How this impacts health equity:
While Medicaid patients will continue to receive care and will never be billed for the difference if the visit is determined to be non-emergent, patients will be impacted because: 
 
  • Such dramatically reduced payments will result in fewer physicians in the ER and much longer wait times, specifically in urban and rural hospitals, which have a higher percentage of Medicaid patients.
 
  • The financial viability of these emergency departments and medical centers is already threatened due to losses from COVID-19 where, during lockdowns, volumes declined as much as 40% due to both a lack of vehicle traffic and patients delaying care and avoiding emergency rooms.
 
  • Underrepresented minorities have always lacked access to healthcare and suffered the worst outcomes in the U.S. This problem was made worse in COVID-19 pandemic. Data from Johns Hopkins University shows that blacks are three times more likely to contract the novel coronavirus and six times more likely to die from it than any other racial group. Emergency physicians are the healthcare safety net when Medicaid recipients do not have adequate access to primary care and public health. These minority groups would be disproportionately impacted and suffer disproportionately when critical-access hospitals lose Medicaid funding essential to their survival. 
 
  • Minorities in the U.S. disproportionately have higher rates of co-morbidities that increase risk factors for COVID-19 (obesity, lung disease, diabetes, hypertension, and other immune-compromising diseases).
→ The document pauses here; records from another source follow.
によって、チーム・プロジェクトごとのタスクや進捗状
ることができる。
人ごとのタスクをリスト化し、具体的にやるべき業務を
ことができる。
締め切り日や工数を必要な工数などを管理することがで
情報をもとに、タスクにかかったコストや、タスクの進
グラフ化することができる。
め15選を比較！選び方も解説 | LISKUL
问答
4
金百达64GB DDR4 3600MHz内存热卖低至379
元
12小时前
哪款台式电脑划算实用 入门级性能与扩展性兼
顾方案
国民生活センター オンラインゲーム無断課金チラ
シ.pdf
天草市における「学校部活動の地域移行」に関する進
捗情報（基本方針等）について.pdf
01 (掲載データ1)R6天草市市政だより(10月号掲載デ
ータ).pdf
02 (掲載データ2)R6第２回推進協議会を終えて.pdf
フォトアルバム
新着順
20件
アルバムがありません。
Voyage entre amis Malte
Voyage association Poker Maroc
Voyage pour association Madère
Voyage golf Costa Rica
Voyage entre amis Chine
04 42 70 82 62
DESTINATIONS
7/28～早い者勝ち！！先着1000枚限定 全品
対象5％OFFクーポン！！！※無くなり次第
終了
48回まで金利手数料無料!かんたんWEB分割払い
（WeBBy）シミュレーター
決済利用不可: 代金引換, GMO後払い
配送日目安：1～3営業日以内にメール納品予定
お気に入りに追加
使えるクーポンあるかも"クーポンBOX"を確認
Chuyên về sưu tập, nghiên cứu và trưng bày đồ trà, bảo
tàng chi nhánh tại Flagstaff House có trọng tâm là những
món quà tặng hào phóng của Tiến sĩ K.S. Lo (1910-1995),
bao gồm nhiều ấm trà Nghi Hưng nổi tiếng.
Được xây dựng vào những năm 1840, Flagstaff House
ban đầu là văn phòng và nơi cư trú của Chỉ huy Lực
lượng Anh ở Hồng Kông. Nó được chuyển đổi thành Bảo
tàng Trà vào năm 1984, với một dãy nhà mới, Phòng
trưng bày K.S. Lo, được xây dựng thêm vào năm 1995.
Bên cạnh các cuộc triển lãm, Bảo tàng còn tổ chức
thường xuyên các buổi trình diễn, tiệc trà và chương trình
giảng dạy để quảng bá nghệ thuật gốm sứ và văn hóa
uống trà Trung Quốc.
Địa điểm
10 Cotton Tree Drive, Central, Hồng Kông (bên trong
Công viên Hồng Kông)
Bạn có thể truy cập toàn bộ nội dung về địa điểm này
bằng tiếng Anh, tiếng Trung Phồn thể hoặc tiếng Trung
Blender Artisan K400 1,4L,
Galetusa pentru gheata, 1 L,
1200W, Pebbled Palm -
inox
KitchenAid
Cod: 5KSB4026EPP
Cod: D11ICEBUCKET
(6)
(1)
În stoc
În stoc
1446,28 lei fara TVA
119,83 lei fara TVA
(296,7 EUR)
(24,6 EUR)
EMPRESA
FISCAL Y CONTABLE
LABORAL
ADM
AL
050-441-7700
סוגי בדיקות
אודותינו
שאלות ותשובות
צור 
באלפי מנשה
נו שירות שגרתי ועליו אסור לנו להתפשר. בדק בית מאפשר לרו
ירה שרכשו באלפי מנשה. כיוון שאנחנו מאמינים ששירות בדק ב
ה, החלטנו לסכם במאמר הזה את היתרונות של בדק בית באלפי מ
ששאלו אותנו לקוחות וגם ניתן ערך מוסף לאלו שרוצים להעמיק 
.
Many of those conditions are on the “preventable” diagnosis list.
 
  • Emergency physicians are dedicated to our national mission to promote and strive toward health equity within the communities we serve. Allowing such an unfair policy to go into effect in Virginia would be a significant step backward towards racial equality and social equity.
 
How this issue impacts hospitals and health systems: Medicaid reimbursements would be automatically cut to only $14.98 if an ER visit is on the list of “preventable” codes.  Such a low reimbursement makes full staffing of a hospital emergency department very precarious, especially in urban and rural areas who typically have high Medicaid populations. 
 
We ask that DMAS temporarily halt implementation July 1st to comply with the prudent layperson standard and ensure equal access to healthcare for all Virginians.